Retailers have to navigate the fine line between collecting vital customer data and scaring people off.
At a recent Drapers etail roundtable, one topic that kept coming up was how retailers should be collecting and managing data. While customers are becoming used to parting with data when making purchases online, too much personalisation can scare them off.
Melissa Littler, marketing and PR director at etailer BrandAlley, believes retailers need to think carefully about the data they are asking their customers to give. “There is a general propensity for retailers to ask customers for a lot of data that they never actually use - this is a surefire way to frustrate the customer. If you’re not going to use it, don’t ask for it,” she says.
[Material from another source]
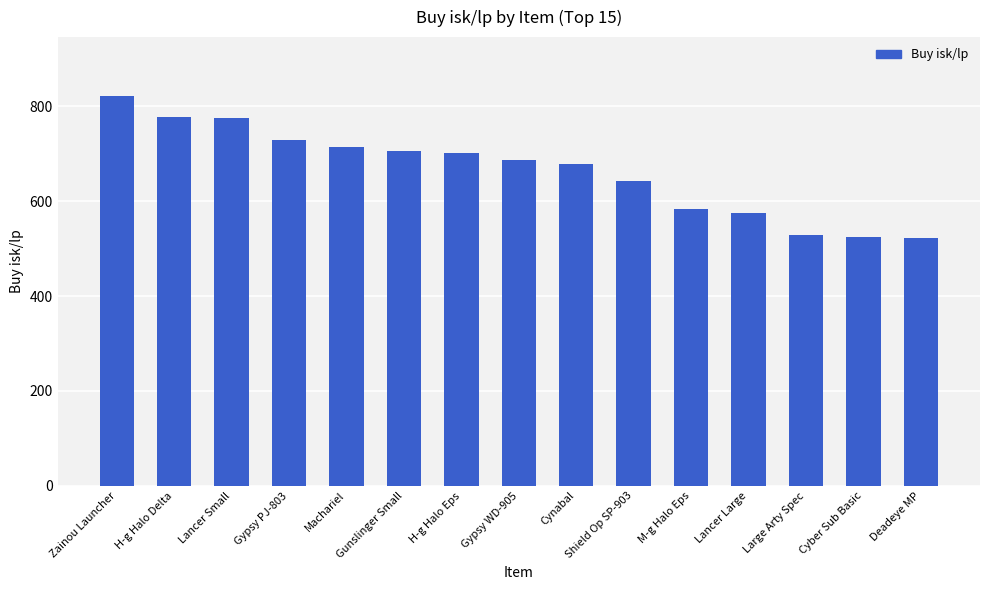

At which label is the value closest to 672?

Cynabal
Iain MacDonald, multichannel marketing director at Crew Clothing thinks the basics (name and address) should be collected but marketers also need to see the transaction history and to be able to log customers’ contact permissions and preferences. For example, does the customer allow marketing emails or for their data to be given to third parties, and do they want catalogues sent to them - these would be customers’ expressed preferences.
A point that’s become a recurring theme when talking about data is that once an email address is collected, how many emails should the retailer then send out to the customer? Alixandra Burn, web analytics manager at Topshop, says: “The customer should decide, based on [indicated] personal preference. One email a week might be too many for some customers but nowhere near enough for others.”
MacDonald agrees but points out that it depends on the business, and if retailers continually look at the statistics from their emailing (open rate, opt outs) they can easily see what is working and what isn’t. “Monitoring customer feedback is vital, as is giving customers explanations of what you are doing and why, and giving them choices about opting out for the future,” he says. “If you look at email opt-out rates you can see when you are emailing too much as they go up or open rates decline.”
As well as online, Littler believes retailers should also be thinking about how they can collect data from customers in store. “It’s a natural course of events for retailers to ask for data online but in store they don’t do it enough.
There has been a lot of talk about the death of the high street - retailers need to know their customer in order for it to be invigorated. The smaller boutiques are actually much better at collecting data in store.”
Retailers also need to consider how open they should be about the amount of data they have on the customer and how they can use it to improve customer experience without invading privacy.
Littler says it is all about timeliness and relevance: “Don’t communicate with me through channels that I haven’t asked you to. Only communicate to me the things I’ve signed up for and when I’ve asked to receive them. And don’t share my data with others.”
MacDonald says retailers should be as open as required publicly with a policy statement on websites emphasising how the customer benefits because of the data you hold. He says: “Amazon is able to give everyone who agrees to their cookies a very personalised and usually highly relevant content presentation when you log in, payment is easy, recommendations are tailored and emails contain relevant content. If a company provides the right data security and says so, customers should feel helped not threatened.”